=== TEXTAUSZUG ===
..........
Bild: Sardinenbewegung: Vor drei Jahren protestierten Tausende in ganz Italien …
Bologna taz | Der Widerstand von Mario Neri beginnt im Jahr 1944. Er lebt
mit seiner Familie in einem Vorort von Bologna, ist gerade volljährig
geworden und hat vor Kurzem die Einberufung ins Militär erhalten. Ein
Widerstandskämpfer aus seinem Ort versammelt die einberufenen Jugendlichen
um sich und erklärt ihnen: Ihr steht am Scheideweg – Einberufung oder
Resistenza, bewaffneter Widerstand.
Der junge Neri schließt sich dem Widerstand gegen die italienischen
Faschisten und die deutsche Besetzung an, der alte Neri, der davon erzählt,
schüttelt den Kopf über seinen eigenen Leichtsinn. „Was waren denn für uns
die Partisanen? Wir waren ungebildet, ohne jegliche Kultur. Wir haben von
klein auf gearbeitet.“ Von da an lebt er versteckt in den Feldern, nimmt
einen Decknamen an, schmuggelt Waffen. Er gerät in deutsche
Kriegsgefangenschaft, sieht viele seiner Mitstreiter sterben, kommt ins
Gefängnis – aber er überlebt.
..........
=== BEREITGESTELLTES MATERIAL ===
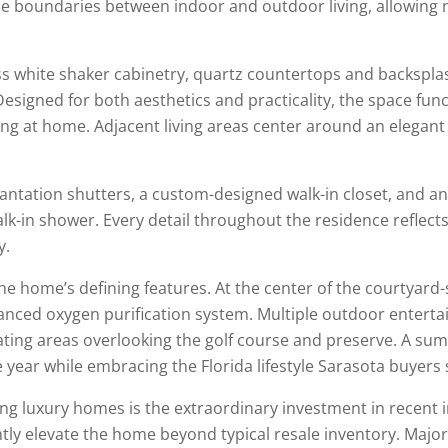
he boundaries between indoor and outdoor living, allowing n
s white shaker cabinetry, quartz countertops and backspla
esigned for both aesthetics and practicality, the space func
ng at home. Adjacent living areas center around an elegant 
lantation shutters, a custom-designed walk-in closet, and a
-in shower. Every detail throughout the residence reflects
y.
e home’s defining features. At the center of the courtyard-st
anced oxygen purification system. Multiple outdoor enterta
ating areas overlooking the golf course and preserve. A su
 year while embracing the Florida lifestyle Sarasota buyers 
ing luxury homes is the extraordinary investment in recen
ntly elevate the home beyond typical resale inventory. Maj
..........
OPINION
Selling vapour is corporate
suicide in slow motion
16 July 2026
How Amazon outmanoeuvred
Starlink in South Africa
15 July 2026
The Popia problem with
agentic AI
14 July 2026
..........
Erkläre mithilfe des Textauszugs, warum der alte Mario Neri über seinen damaligen Leichtsinn den Kopf schüttelt.

Er und die anderen jungen Männer waren ungebildet und ohne jegliche Kultur und hatten von klein auf gearbeitet. Deshalb fragt er rückblickend, was die Partisanen für sie überhaupt waren.